DATASET RECORDS →
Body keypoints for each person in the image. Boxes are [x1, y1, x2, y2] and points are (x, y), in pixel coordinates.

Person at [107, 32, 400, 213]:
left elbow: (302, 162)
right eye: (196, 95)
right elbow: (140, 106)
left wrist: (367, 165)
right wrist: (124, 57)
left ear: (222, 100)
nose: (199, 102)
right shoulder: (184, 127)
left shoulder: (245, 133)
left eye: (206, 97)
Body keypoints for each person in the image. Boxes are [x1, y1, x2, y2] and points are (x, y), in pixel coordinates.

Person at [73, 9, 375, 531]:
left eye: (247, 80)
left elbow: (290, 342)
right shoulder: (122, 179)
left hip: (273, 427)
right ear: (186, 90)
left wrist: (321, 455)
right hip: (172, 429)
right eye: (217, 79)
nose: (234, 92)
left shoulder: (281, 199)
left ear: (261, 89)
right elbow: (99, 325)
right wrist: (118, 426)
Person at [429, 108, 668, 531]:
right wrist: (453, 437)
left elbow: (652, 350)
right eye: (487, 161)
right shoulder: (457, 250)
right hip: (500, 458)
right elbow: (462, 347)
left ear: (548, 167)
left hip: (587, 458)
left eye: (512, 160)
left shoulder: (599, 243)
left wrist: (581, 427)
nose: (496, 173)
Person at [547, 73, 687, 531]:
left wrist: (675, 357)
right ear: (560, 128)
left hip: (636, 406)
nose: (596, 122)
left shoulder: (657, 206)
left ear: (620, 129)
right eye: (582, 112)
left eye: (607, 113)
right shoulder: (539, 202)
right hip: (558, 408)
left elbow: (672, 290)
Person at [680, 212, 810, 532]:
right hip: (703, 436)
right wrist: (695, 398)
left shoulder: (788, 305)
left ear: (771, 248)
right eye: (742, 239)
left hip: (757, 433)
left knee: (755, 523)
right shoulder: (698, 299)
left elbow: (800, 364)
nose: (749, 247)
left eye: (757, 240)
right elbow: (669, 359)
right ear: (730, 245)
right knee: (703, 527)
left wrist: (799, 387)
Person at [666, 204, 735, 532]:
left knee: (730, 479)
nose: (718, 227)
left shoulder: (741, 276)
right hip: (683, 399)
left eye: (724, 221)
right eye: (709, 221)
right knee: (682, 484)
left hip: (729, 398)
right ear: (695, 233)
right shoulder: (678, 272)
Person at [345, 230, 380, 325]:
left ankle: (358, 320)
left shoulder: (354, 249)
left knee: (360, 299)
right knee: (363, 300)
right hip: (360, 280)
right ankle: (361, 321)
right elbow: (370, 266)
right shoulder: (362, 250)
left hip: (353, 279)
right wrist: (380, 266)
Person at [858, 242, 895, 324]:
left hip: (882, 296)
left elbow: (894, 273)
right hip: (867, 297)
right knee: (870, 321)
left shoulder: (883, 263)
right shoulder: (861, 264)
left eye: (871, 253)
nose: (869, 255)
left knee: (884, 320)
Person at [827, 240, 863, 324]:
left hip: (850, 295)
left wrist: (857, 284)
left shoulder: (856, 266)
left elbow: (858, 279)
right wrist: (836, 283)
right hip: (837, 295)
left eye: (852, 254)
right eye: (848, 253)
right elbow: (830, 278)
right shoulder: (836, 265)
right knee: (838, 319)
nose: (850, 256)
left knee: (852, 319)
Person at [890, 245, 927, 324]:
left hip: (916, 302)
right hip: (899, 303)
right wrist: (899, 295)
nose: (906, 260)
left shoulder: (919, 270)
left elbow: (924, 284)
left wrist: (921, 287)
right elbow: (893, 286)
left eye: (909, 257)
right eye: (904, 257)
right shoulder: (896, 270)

---

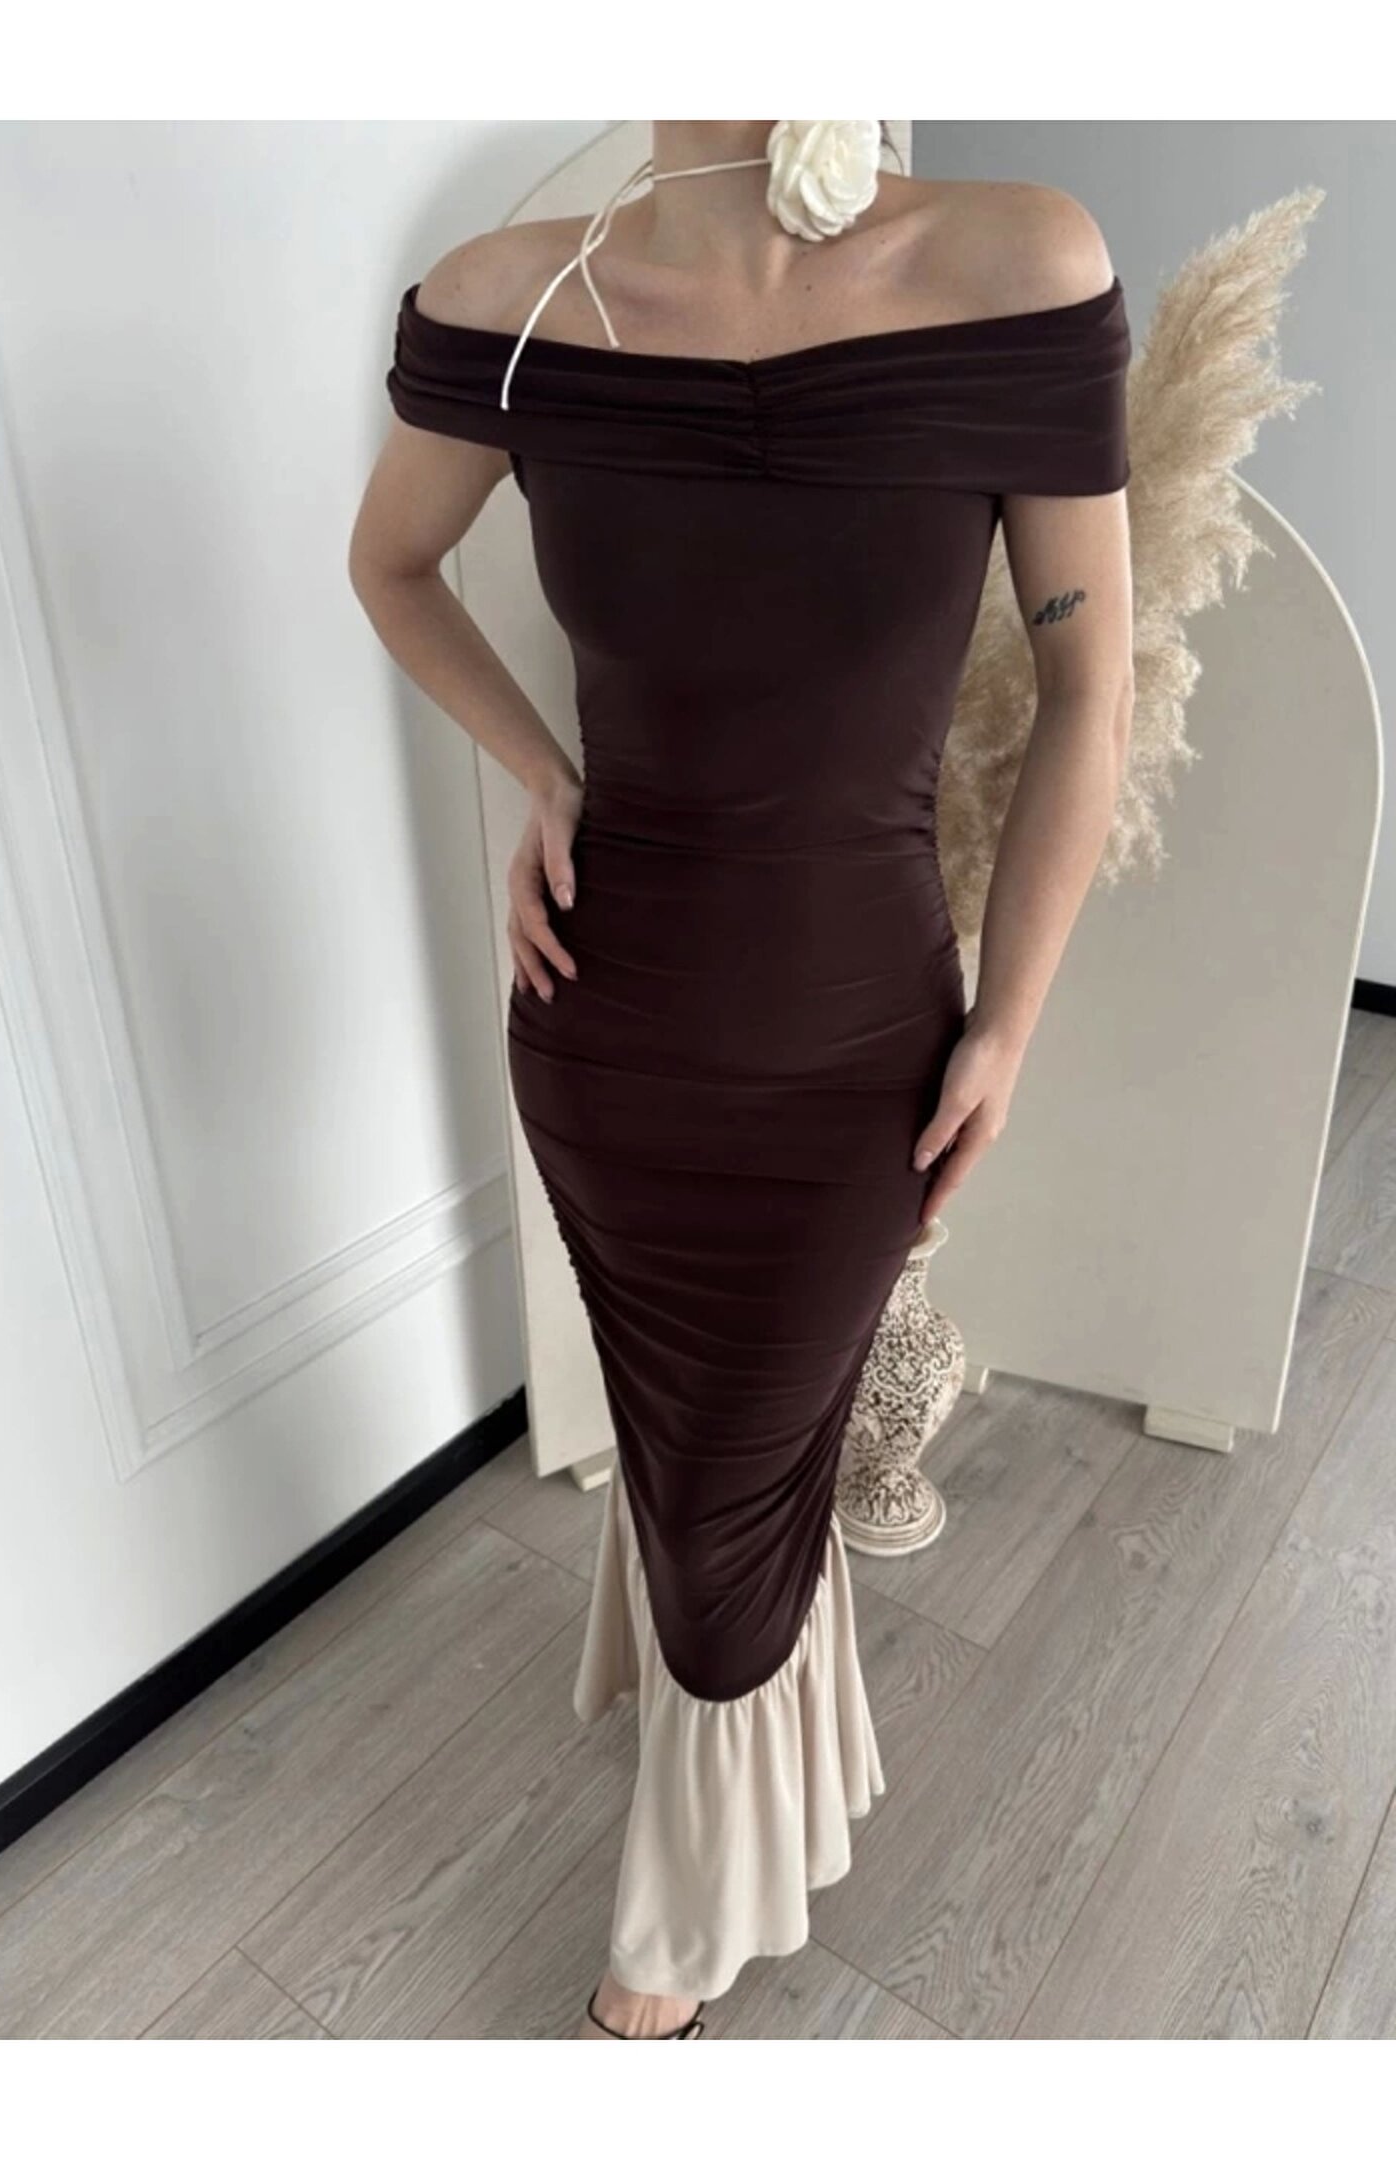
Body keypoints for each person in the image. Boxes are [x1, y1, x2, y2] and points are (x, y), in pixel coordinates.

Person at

WHAT IS BEING ASKED → Retype the entries above exactly, but only from the line containing "left eye: (247, 80)" through the line containing "right shoulder: (678, 272)", both included.

TASK ANSWER →
left eye: (247, 80)
left elbow: (290, 342)
right shoulder: (122, 179)
left hip: (273, 427)
right ear: (186, 90)
left wrist: (321, 455)
right hip: (172, 429)
right eye: (217, 79)
nose: (234, 92)
left shoulder: (281, 199)
left ear: (261, 89)
right elbow: (99, 325)
right wrist: (118, 426)
Person at [429, 108, 668, 531]:
right wrist: (453, 437)
left elbow: (652, 350)
right eye: (487, 161)
right shoulder: (457, 250)
right hip: (500, 458)
right elbow: (462, 347)
left ear: (548, 167)
left hip: (587, 458)
left eye: (512, 160)
left shoulder: (599, 243)
left wrist: (581, 427)
nose: (496, 173)
Person at [547, 73, 687, 531]:
left wrist: (675, 357)
right ear: (560, 128)
left hip: (636, 406)
nose: (596, 122)
left shoulder: (657, 206)
left ear: (620, 129)
right eye: (582, 112)
left eye: (607, 113)
right shoulder: (539, 202)
right hip: (558, 408)
left elbow: (672, 290)
Person at [680, 212, 810, 532]:
right hip: (703, 436)
right wrist: (695, 398)
left shoulder: (788, 305)
left ear: (771, 248)
right eye: (742, 239)
left hip: (757, 433)
left knee: (755, 523)
right shoulder: (698, 299)
left elbow: (800, 364)
nose: (749, 247)
left eye: (757, 240)
right elbow: (669, 359)
right ear: (730, 245)
right knee: (703, 527)
left wrist: (799, 387)
Person at [666, 204, 735, 532]:
left knee: (730, 479)
nose: (718, 227)
left shoulder: (741, 276)
right hip: (683, 399)
left eye: (724, 221)
right eye: (709, 221)
right knee: (682, 484)
left hip: (729, 398)
right ear: (695, 233)
right shoulder: (678, 272)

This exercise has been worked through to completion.